▸ **Aim of the exercise**:
Keep every character as it is and output all of the records.

---*---

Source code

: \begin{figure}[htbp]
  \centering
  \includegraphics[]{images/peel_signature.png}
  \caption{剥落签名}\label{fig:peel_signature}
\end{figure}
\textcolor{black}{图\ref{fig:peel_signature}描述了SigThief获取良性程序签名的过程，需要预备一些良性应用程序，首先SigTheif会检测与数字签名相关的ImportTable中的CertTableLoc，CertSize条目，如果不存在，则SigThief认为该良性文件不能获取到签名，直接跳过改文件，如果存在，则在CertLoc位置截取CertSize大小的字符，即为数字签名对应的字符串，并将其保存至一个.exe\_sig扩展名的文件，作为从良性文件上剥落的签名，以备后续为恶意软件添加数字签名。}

---*---

▸ **Written solution**:
Source code

: \begin{figure}[htbp]
  \centering
  \includegraphics[]{images/peel_signature.png}
  \caption{剥落签名}\label{fig:peel_signature}
\end{figure}
\textcolor{black}{图\ref{fig:peel_signature}描述了SigThief获取良性程序签名的过程，需要预备一些良性应用程序，首先SigTheif会检测与数字签名相关的ImportTable中的CertTableLoc，CertSize条目，如果不存在，则SigThief认为该良性文件不能获取到签名，直接跳过改文件，如果存在，则在CertLoc位置截取CertSize大小的字符，即为数字签名对应的字符串，并将其保存至一个.exe\_sig扩展名的文件，作为从良性文件上剥落的签名，以备后续为恶意软件添加数字签名。}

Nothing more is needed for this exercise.